═══ EXERCISE INPUTS ═══

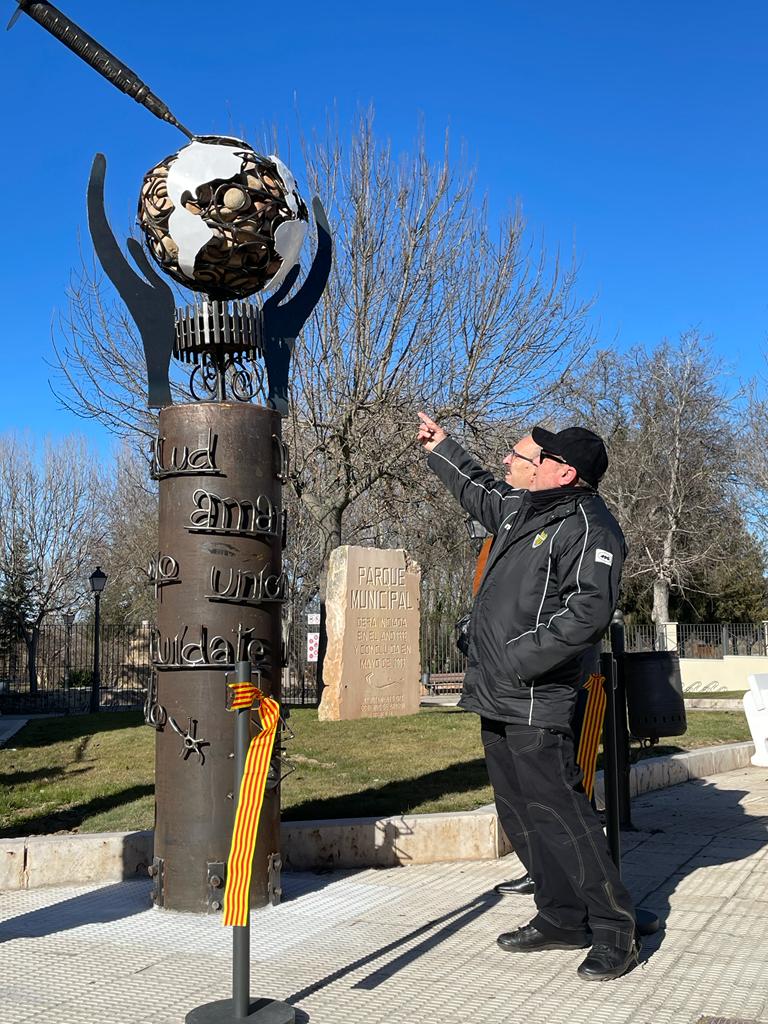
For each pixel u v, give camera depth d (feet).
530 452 15.16
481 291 62.18
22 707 86.07
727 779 30.17
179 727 15.97
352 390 60.29
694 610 145.69
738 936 14.14
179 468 16.35
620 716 21.09
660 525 128.26
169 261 16.71
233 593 16.06
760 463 113.91
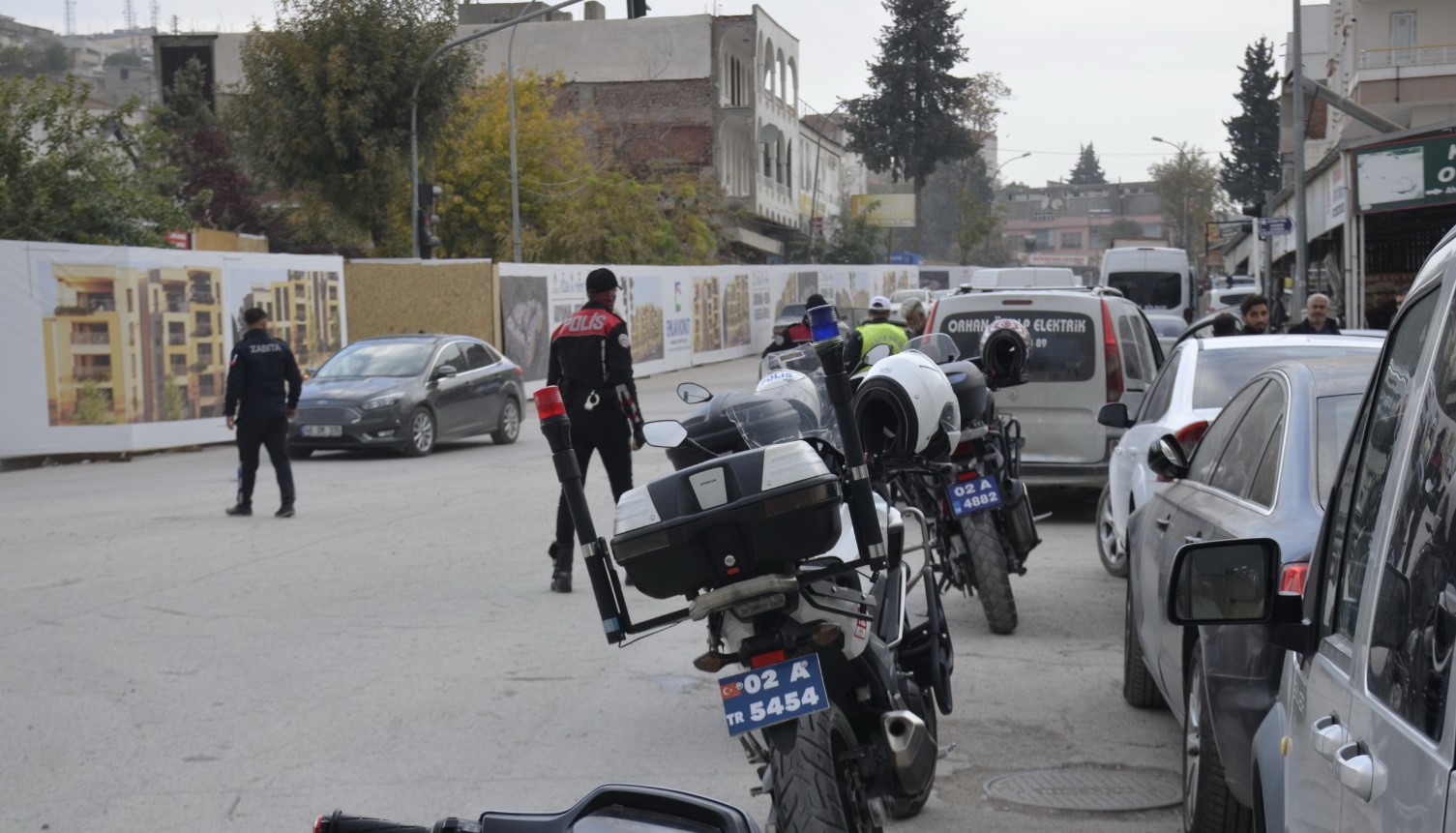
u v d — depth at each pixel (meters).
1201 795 4.53
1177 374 9.58
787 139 74.00
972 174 137.88
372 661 7.86
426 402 20.27
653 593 4.15
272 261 23.97
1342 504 3.00
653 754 6.12
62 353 20.25
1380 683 2.42
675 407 26.92
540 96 54.25
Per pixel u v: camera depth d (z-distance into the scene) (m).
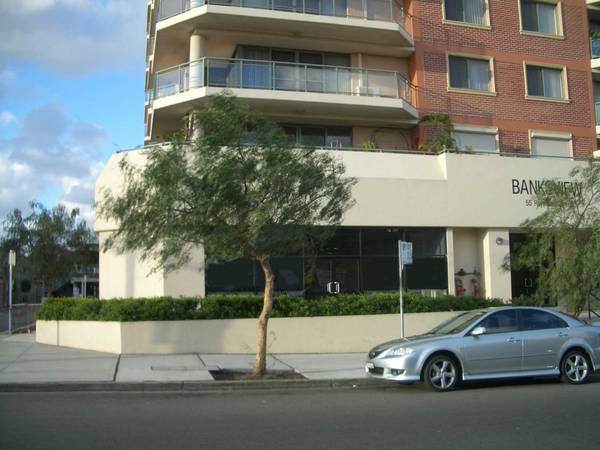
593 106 26.14
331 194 12.07
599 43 26.94
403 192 19.81
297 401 9.95
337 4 22.59
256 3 21.52
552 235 16.48
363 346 16.09
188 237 11.34
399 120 23.30
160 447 6.75
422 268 20.03
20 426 7.86
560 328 11.51
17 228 30.12
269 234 11.45
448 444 6.84
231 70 21.03
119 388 11.02
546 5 26.31
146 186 11.08
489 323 11.22
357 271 19.30
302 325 15.74
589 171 16.84
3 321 28.69
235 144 11.30
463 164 20.64
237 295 16.66
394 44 23.45
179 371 12.41
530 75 25.53
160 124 22.98
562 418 8.28
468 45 24.48
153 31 26.89
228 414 8.75
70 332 16.30
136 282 17.78
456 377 10.80
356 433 7.43
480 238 21.20
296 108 21.83
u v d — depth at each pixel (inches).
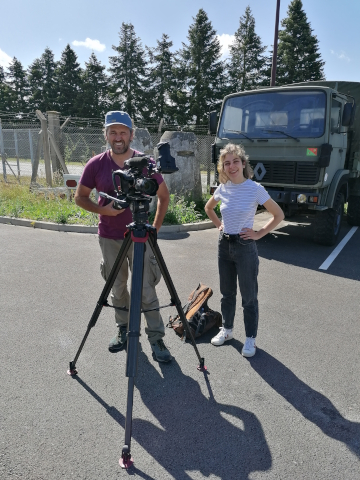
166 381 114.7
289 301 175.3
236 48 1941.4
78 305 162.9
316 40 1860.2
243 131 267.0
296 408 104.7
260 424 98.2
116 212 110.5
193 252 247.4
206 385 113.5
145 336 141.3
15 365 119.3
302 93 246.8
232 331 140.1
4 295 170.6
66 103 2325.3
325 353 132.5
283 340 140.6
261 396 109.3
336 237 280.7
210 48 1888.5
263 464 85.7
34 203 352.8
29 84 2549.2
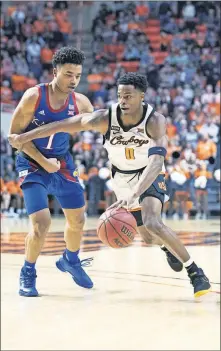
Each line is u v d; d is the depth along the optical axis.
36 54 17.22
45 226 3.95
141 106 3.59
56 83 3.88
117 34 18.06
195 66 16.67
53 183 4.07
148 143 3.66
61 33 18.08
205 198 13.01
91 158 13.70
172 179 12.77
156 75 16.47
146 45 17.56
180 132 13.84
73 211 4.14
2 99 14.95
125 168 3.83
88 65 17.88
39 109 3.90
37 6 18.75
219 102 14.69
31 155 3.90
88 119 3.67
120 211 3.79
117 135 3.66
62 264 4.33
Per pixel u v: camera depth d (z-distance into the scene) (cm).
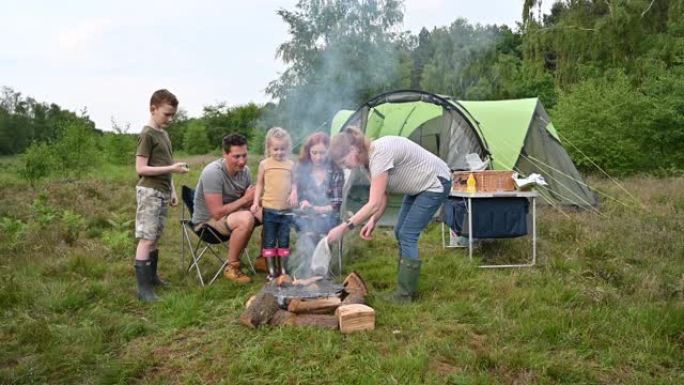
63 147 1241
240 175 485
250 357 307
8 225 591
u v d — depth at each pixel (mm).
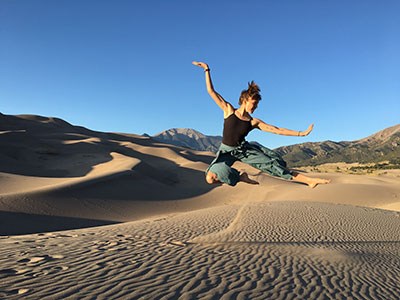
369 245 16484
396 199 52938
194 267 9297
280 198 56969
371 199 53375
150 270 8703
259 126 4773
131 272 8414
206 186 72125
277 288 8039
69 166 81812
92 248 11438
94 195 46438
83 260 9500
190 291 7281
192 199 59094
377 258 12984
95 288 7074
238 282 8219
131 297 6684
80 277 7785
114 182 54438
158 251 11258
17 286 6973
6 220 31797
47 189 42188
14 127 133000
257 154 4816
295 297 7562
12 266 8602
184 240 14328
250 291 7645
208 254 11211
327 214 27969
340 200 53594
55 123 157500
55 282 7328
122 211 43844
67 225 34312
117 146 118125
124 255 10383
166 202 53281
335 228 21609
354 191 56656
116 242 12852
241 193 63688
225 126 4844
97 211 41281
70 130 149250
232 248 12625
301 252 12750
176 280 7984
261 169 4781
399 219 28562
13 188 46312
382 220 27062
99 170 73375
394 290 8812
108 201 45844
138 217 42500
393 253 14750
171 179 76375
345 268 10664
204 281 8047
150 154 114562
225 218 24203
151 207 48656
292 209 30453
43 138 116188
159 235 15781
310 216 26344
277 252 12312
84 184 48281
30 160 83812
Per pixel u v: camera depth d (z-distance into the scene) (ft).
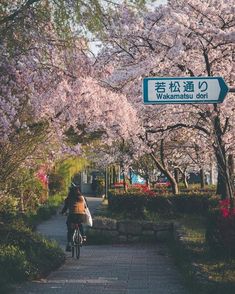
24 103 45.11
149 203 73.05
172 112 57.93
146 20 52.11
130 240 64.13
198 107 55.98
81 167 124.77
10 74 44.32
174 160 107.65
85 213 51.42
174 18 48.88
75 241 50.55
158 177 136.87
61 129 46.70
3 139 43.57
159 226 64.08
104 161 89.86
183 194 75.31
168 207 72.79
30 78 44.75
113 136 56.39
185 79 25.71
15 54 43.24
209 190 91.40
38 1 42.60
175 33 50.29
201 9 49.49
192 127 61.52
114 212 72.84
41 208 89.71
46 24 43.19
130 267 44.52
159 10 52.13
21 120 45.32
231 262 37.76
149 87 25.70
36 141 47.26
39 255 41.27
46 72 45.73
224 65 53.62
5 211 50.52
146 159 110.11
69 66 46.93
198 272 34.73
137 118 53.83
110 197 79.25
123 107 47.96
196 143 83.10
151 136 70.13
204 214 70.18
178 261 44.34
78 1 42.96
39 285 35.32
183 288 34.37
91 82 46.44
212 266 36.58
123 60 54.90
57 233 71.92
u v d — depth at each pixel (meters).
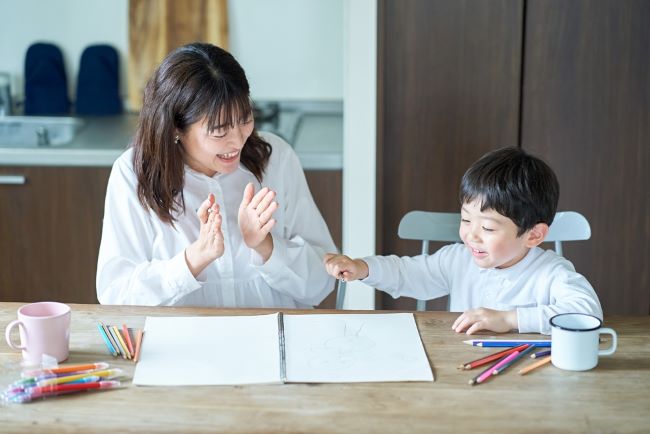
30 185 2.80
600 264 2.64
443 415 1.24
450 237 1.99
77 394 1.30
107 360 1.42
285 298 1.96
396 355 1.43
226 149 1.68
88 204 2.81
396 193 2.63
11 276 2.88
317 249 1.97
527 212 1.62
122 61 3.36
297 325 1.55
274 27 3.31
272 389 1.32
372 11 2.52
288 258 1.83
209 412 1.25
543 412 1.25
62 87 3.34
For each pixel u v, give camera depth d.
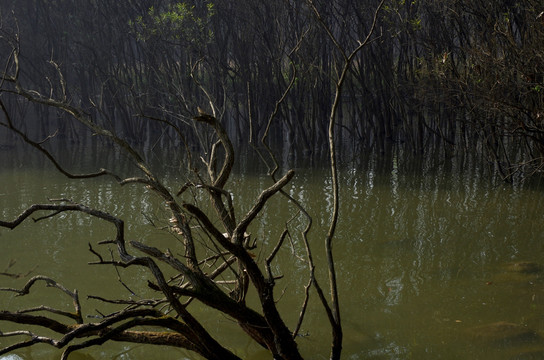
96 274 6.44
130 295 5.87
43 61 19.59
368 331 5.07
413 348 4.75
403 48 15.14
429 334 5.00
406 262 6.82
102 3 18.64
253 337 4.59
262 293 3.97
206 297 3.98
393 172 12.66
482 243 7.52
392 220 8.66
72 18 19.14
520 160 13.28
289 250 7.28
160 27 16.55
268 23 16.97
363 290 5.98
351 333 5.04
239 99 19.83
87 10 19.14
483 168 12.94
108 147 17.08
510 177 11.40
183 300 5.74
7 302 5.70
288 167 13.55
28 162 14.13
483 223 8.48
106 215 4.06
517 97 11.37
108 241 4.13
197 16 16.92
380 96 16.58
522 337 4.88
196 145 16.31
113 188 10.80
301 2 16.52
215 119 4.32
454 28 13.32
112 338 4.35
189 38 16.39
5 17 19.02
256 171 12.98
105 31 19.67
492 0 11.89
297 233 7.98
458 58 13.65
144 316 4.17
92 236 7.78
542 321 5.20
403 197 10.18
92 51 18.20
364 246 7.41
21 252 7.14
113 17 18.50
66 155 15.50
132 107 17.69
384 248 7.34
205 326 5.20
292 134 16.00
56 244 7.45
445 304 5.61
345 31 17.30
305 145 15.62
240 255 3.87
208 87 18.06
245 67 17.69
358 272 6.51
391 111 17.14
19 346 4.07
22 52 19.34
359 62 18.62
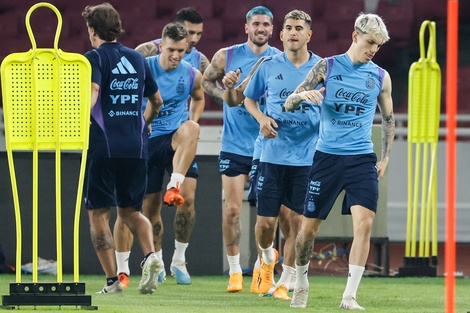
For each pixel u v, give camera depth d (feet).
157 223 95.50
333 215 109.40
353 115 65.72
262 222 80.02
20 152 103.14
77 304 60.13
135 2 179.52
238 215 87.81
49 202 103.86
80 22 178.09
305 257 68.18
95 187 74.33
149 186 94.53
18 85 58.03
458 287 96.58
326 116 66.18
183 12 99.76
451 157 43.91
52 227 103.86
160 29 176.86
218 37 176.55
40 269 103.86
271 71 78.74
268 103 79.46
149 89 76.43
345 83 65.57
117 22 73.72
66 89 58.49
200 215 105.09
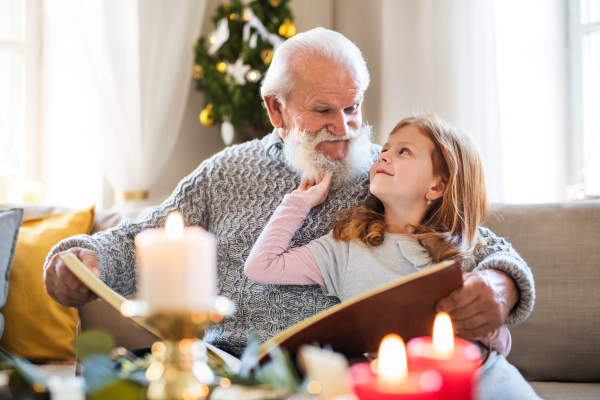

═══

TASK OBJECTIVE: Please copy the lines above from the line with "250 291 7645" up to and including the line with "382 220 27062", exactly as written and with nothing else.

WORKED SOLUTION:
250 291 7645
208 254 11211
327 214 27969
340 200 53594
55 123 157500
55 282 7328
122 211 43844
67 225 34312
117 146 118125
124 255 10383
166 202 53281
335 228 21609
354 191 56656
116 242 12852
241 193 63688
225 126 4844
97 211 41281
70 130 149250
232 248 12625
301 252 12750
176 280 7984
261 169 4781
399 219 28562
13 188 46312
382 220 27062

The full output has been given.